Single Member Companies: By this Bill, provisions which make it possible for a single person to form a private company is being introduced for the first time in Nigeria. This provision is consistent with what is obtainable in several other progressive economies such as the United Kingdom, India and Singapore. 

Limited Liability Partnerships: From a careful review of the provisions of the Bill, a new form of legal entity known as Limited Liability Partnerships was formed. The essential feature of a Limited Liability Partnership is that it combines the organizational flexibility and tax status of a partnership with limited liability for its members. 

Financial Assistance: Companies will now be permitted to provide financial assistance to their shareholders under the new Bill. The current position is that a company and its subsidiaries are prohibited from giving gifts, loans, indemnities, credit or other assistance, for the purpose of aiding a person to purchase the company’s shares, where such financial assistance would result in a reduction in the net assets of the company or result in the company having no assets. The proposed Bill reflects a market friendly advancement from the current position. It also improves companies’ chances of attracting much needed investment, since there are now provisions in the Bill which enable shareholders/potential shareholders have access to funds which in turn enable them invest in such companies. 

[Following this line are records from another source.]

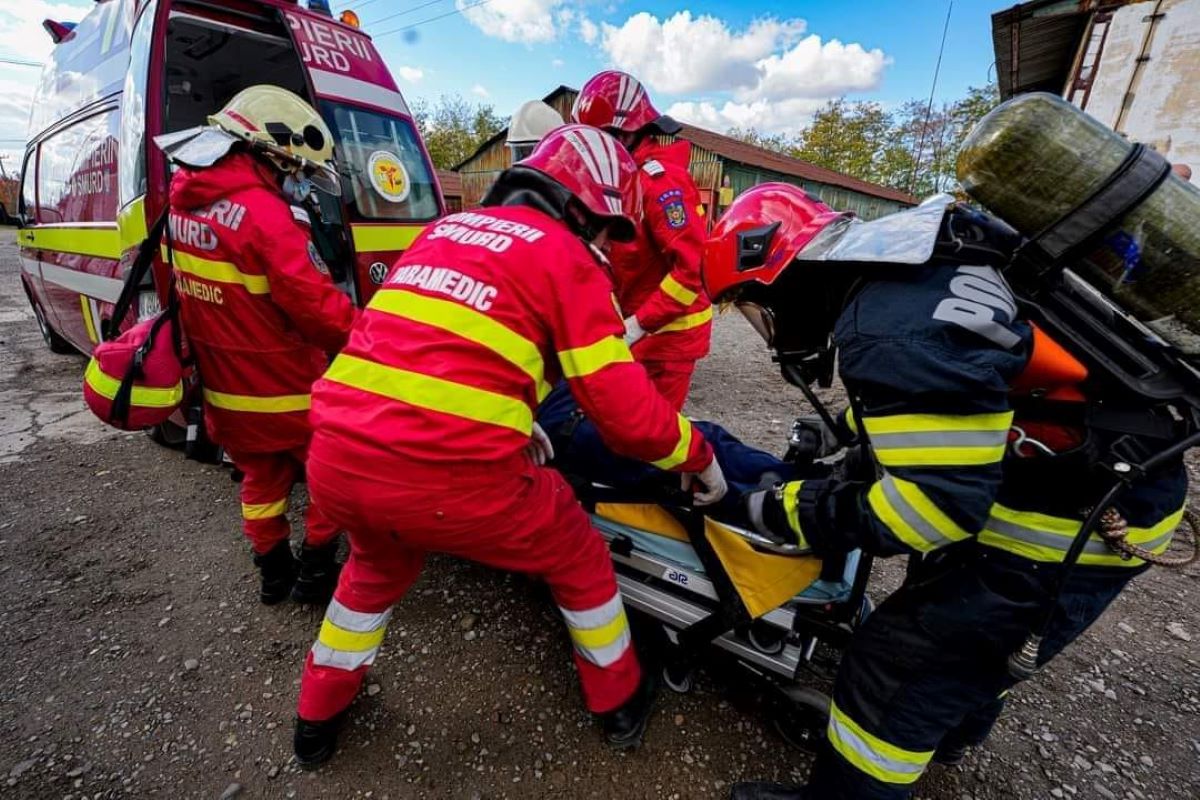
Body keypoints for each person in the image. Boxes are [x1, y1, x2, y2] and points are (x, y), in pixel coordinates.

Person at [699, 184, 1189, 800]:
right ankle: (949, 729)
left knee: (897, 669)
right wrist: (849, 444)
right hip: (1095, 484)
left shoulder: (886, 333)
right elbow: (946, 399)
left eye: (751, 308)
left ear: (782, 278)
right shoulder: (914, 272)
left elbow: (928, 515)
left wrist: (782, 510)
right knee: (963, 657)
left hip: (1063, 522)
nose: (766, 334)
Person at [291, 124, 728, 768]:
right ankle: (619, 700)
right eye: (608, 228)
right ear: (582, 208)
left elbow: (428, 350)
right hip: (453, 482)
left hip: (335, 458)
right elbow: (628, 417)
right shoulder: (569, 258)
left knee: (374, 570)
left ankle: (315, 718)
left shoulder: (439, 233)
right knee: (577, 554)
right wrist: (699, 455)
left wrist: (516, 416)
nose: (608, 244)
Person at [156, 85, 357, 606]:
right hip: (289, 392)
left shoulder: (181, 207)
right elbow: (315, 308)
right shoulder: (268, 218)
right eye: (294, 168)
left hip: (226, 391)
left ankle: (273, 573)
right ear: (265, 152)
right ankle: (315, 573)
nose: (297, 181)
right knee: (334, 477)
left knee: (261, 483)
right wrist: (369, 336)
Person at [571, 70, 712, 410]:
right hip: (637, 330)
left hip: (671, 337)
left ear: (628, 132)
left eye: (602, 138)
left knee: (654, 436)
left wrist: (639, 324)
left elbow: (691, 270)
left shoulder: (662, 183)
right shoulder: (620, 177)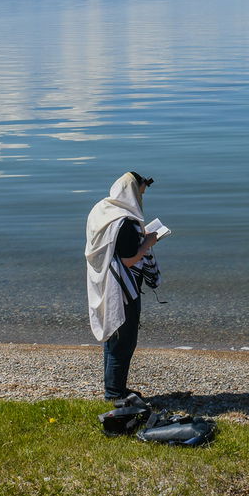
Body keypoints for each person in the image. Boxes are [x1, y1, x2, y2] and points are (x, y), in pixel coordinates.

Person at [85, 171, 160, 402]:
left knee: (112, 336)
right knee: (124, 341)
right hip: (121, 290)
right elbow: (128, 258)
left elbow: (114, 247)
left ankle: (114, 389)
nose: (141, 200)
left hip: (102, 280)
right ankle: (115, 394)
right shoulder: (125, 222)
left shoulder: (102, 210)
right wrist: (149, 241)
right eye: (140, 194)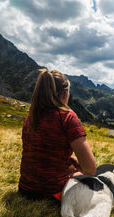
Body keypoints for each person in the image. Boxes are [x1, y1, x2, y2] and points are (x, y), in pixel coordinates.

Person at [18, 68, 96, 201]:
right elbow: (90, 168)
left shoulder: (30, 118)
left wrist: (71, 161)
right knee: (105, 171)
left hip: (25, 189)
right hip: (53, 193)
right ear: (65, 93)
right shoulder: (67, 117)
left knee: (73, 167)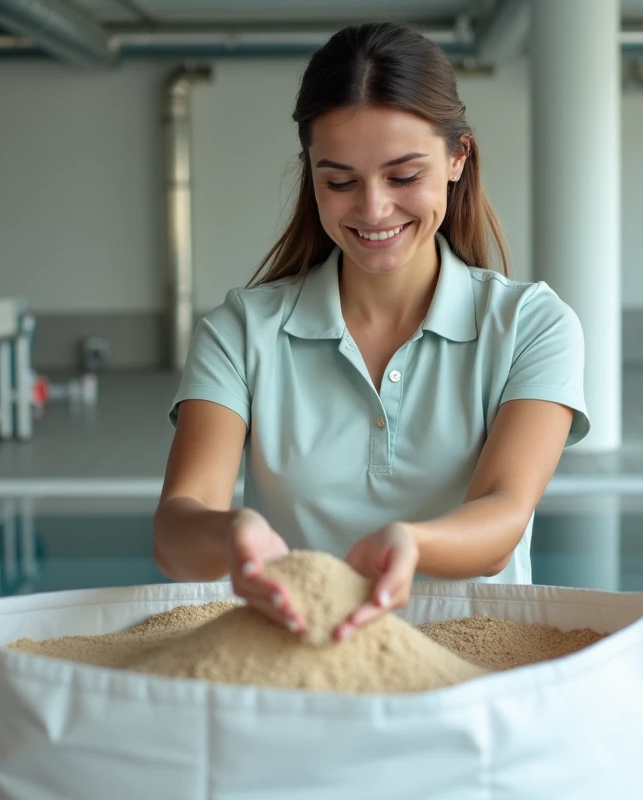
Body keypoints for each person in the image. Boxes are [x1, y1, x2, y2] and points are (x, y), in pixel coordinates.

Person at [152, 20, 589, 644]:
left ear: (457, 157)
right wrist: (232, 537)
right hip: (294, 660)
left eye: (404, 177)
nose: (374, 209)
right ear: (311, 174)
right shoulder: (240, 332)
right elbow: (178, 527)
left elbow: (503, 517)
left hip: (471, 665)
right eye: (340, 181)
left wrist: (411, 543)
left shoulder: (531, 326)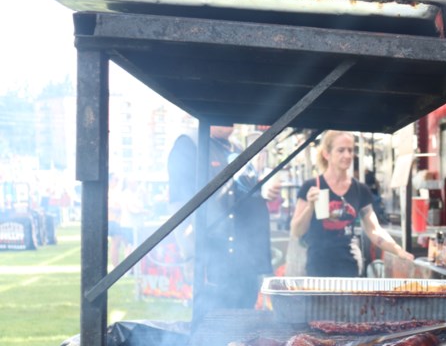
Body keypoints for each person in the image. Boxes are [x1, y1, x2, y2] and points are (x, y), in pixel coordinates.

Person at [167, 125, 279, 320]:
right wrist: (190, 254)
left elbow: (243, 194)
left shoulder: (236, 149)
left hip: (245, 265)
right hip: (212, 264)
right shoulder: (189, 143)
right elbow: (179, 203)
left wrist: (264, 191)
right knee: (212, 325)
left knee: (244, 327)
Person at [290, 130, 413, 276]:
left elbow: (374, 230)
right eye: (341, 150)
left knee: (349, 300)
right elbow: (296, 231)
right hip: (318, 265)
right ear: (327, 154)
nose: (347, 155)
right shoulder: (311, 186)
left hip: (349, 265)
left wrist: (397, 250)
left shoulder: (360, 189)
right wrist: (310, 207)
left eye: (350, 150)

Reduction in Share Capital: In order to ease the process of doing business, amendments have been proposed in the Bill to the process by which a company can reduce its share capital, by enabling private companies to reduce share capital of such companies if a special resolution to that effect is passed, without the added burden of applying to court for a confirmation of the reduction. 

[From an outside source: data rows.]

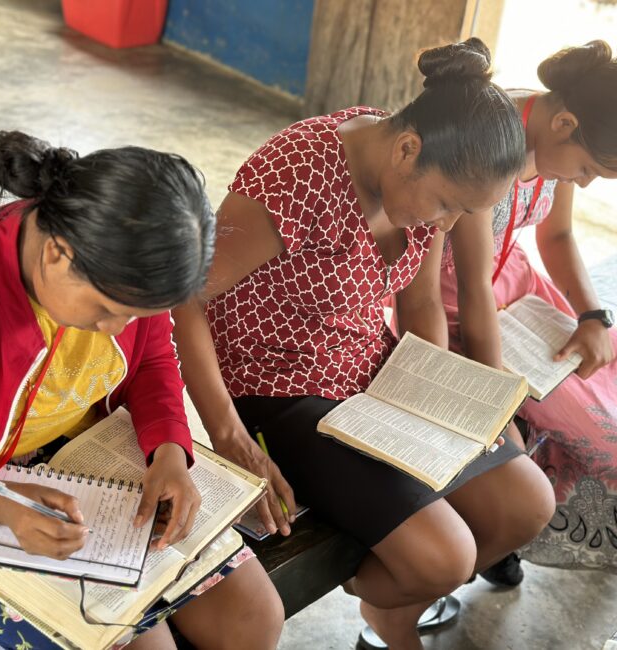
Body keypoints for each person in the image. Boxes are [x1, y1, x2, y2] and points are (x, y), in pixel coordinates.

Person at [172, 38, 555, 650]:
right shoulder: (298, 173)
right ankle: (388, 599)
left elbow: (423, 304)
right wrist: (229, 435)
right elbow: (185, 293)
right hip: (282, 390)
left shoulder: (420, 177)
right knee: (445, 556)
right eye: (449, 206)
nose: (449, 226)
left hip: (373, 376)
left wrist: (443, 402)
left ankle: (389, 615)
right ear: (408, 150)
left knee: (525, 503)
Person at [0, 131, 284, 650]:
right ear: (56, 254)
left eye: (135, 315)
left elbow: (154, 359)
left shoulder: (126, 271)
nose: (116, 330)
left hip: (87, 461)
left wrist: (168, 449)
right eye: (107, 309)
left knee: (255, 616)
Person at [439, 40, 617, 582]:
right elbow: (471, 287)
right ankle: (503, 526)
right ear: (565, 123)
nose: (583, 182)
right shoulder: (492, 144)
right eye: (588, 168)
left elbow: (559, 234)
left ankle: (506, 531)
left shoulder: (552, 138)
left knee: (612, 367)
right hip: (462, 309)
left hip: (519, 287)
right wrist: (496, 387)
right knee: (601, 439)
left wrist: (593, 316)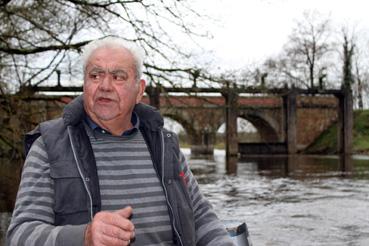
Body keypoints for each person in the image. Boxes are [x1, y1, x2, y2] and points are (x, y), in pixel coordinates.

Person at [6, 37, 235, 246]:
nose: (105, 85)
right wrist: (84, 236)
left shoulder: (166, 145)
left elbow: (201, 218)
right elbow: (21, 235)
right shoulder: (48, 146)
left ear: (139, 90)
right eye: (95, 75)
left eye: (118, 77)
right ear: (84, 84)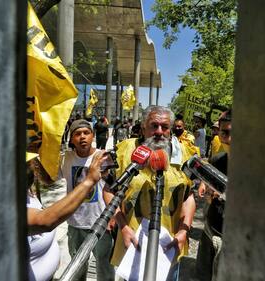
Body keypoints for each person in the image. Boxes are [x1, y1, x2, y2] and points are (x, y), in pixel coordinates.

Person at [104, 105, 197, 280]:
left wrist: (184, 231)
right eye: (154, 126)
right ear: (143, 127)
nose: (159, 132)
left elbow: (189, 195)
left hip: (168, 246)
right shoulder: (123, 151)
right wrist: (122, 226)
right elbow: (108, 190)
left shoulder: (185, 153)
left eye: (165, 127)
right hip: (131, 244)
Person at [26, 150, 108, 281]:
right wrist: (89, 181)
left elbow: (47, 181)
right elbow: (45, 221)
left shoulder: (26, 191)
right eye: (26, 164)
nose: (32, 166)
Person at [61, 119, 115, 281]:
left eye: (86, 133)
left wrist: (113, 215)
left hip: (101, 224)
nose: (82, 137)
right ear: (71, 139)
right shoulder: (65, 159)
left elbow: (112, 188)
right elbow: (48, 179)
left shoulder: (103, 157)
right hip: (75, 224)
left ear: (93, 136)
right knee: (77, 268)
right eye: (77, 134)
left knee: (105, 267)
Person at [195, 109, 232, 281]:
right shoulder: (217, 161)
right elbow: (209, 195)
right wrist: (209, 192)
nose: (230, 139)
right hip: (210, 232)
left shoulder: (258, 168)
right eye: (225, 133)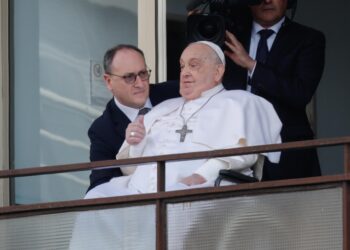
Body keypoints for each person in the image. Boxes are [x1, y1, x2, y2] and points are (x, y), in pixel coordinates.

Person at [84, 41, 282, 198]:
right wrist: (136, 143)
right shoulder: (166, 107)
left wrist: (201, 176)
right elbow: (128, 169)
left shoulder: (241, 103)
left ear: (218, 72)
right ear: (109, 82)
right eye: (181, 66)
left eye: (194, 65)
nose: (185, 72)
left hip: (199, 189)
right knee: (96, 196)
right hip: (140, 192)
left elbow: (244, 154)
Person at [223, 0, 326, 180]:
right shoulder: (229, 37)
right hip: (231, 147)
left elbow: (300, 93)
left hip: (287, 153)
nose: (267, 0)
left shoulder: (309, 38)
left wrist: (250, 64)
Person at [87, 44, 179, 192]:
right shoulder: (102, 130)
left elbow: (217, 90)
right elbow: (100, 186)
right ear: (108, 81)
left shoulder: (174, 92)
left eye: (143, 74)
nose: (140, 84)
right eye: (129, 77)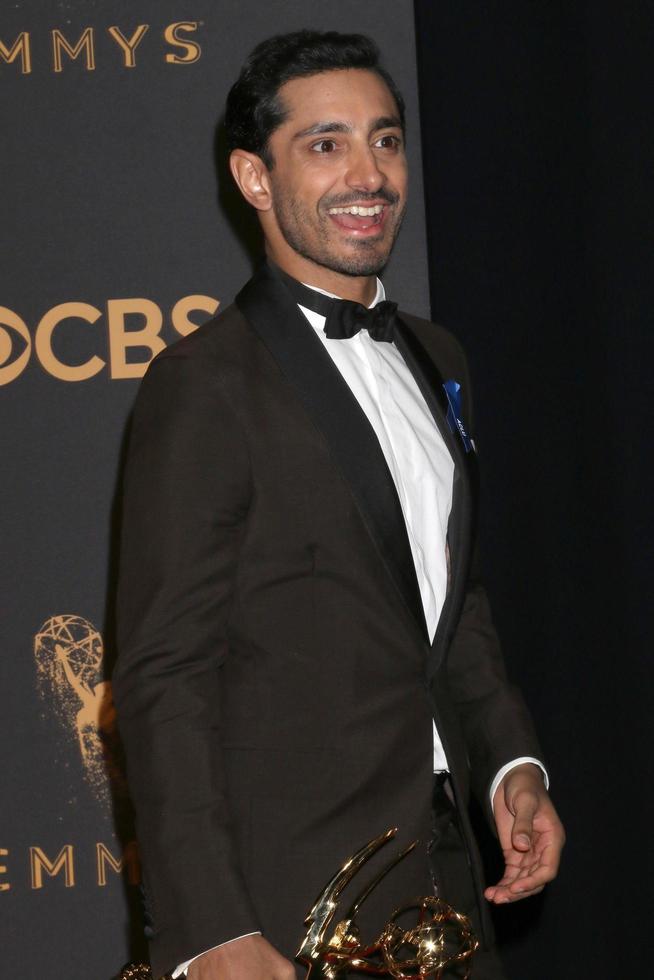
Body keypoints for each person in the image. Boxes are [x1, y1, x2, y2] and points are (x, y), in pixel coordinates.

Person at [113, 30, 565, 980]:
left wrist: (512, 770)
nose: (369, 173)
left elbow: (452, 606)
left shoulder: (440, 360)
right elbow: (164, 675)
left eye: (386, 140)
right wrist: (208, 931)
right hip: (284, 907)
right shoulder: (205, 385)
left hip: (444, 890)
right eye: (326, 144)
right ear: (255, 176)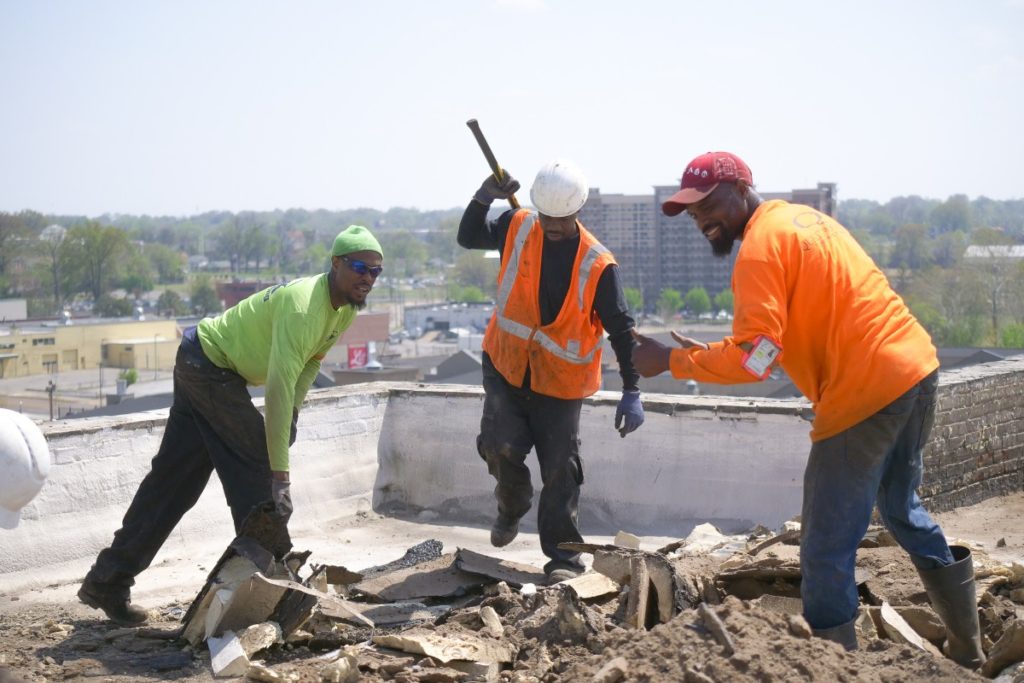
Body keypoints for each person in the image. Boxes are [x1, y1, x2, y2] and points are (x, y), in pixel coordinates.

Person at [630, 151, 985, 666]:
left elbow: (755, 360)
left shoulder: (757, 250)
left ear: (741, 188)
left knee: (823, 549)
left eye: (707, 202)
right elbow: (775, 343)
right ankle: (969, 654)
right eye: (690, 210)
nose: (700, 217)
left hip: (863, 394)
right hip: (914, 369)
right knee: (902, 509)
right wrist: (703, 355)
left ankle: (833, 671)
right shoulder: (803, 220)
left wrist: (669, 360)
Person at [78, 225, 384, 625]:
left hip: (204, 363)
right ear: (336, 264)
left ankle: (107, 581)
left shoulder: (343, 309)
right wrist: (280, 476)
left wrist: (291, 415)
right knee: (258, 472)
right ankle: (274, 589)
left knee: (172, 484)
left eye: (376, 271)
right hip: (209, 367)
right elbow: (276, 389)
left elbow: (309, 365)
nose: (368, 278)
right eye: (360, 267)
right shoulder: (302, 307)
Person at [459, 159, 645, 585]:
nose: (553, 226)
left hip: (560, 384)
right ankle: (512, 505)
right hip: (506, 363)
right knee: (498, 446)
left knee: (561, 468)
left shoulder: (599, 264)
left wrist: (631, 389)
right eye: (547, 217)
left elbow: (621, 327)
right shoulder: (519, 224)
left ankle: (563, 557)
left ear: (577, 211)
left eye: (562, 220)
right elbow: (468, 236)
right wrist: (484, 196)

Resolving Insolvency: The Bill introduces a company rescue and insolvency legal regime which is not focused on a company’s demise, but on rescuing companies from insolvency through inclusion of an insolvency framework. An effective insolvency regime in Nigeria have a dual aim: to save viable businesses, and to ensure that non-viable businesses can quickly exit the market, allowing deployment of assets to more productive firms. It will see to the following benefits: lower costs of credit; increased access and availability of credit; improved creditor recovery; strengthened job preservation through reorganization and business rescue; promotion of entrepreneurship; and other benefits for small businesses.

Company Secretary: The Bill is seeking to further ease the regulatory burden of companies by making provisions which limit the requirements to appoint a Company Secretary to public companies, thereby making it optional for small companies and companies with one shareholder. 

Annual General Meeting: Pursuant to the provisions of the Bill, small companies would no longer be mandatorily required to convene and hold Annual General Meetings. 

Minority Shareholder Rights: The Bill is geared towards enhancing minority shareholder rights. It proposes to regulate related-party transactions and shareholders access to judicial redress. It also protects the shareholders rights in corporate governance as a proxy for Nigeria’s overall corporate governance standards and ease of access to financing from capital markets. Shareholders to bring actions both in respect of a company and any of its subsidiary companies and other companies related to the parent company. 

Beneficial Ownership: The Bill has provisions which mandates the disclosure of beneficial interests in a company’s shares and prescribes punitive measures for failing to disclose such interests. In this regard, where a person holds interests on behalf of another in a nominal capacity in a company, both parties (the owner and the nominal holder) are required to disclose the beneficial interests to the company in question. 

Exemption from Audit: The Bill has provisions which exempt small companies from appointing auditors. Specifically, the Bill exempts a company from appointing auditors: (i) if it has not carried on business since its incorporation; or in a particular financial year; and (ii) where the company’s turnover is not more than N10m and its balance sheet total is not more than N5m.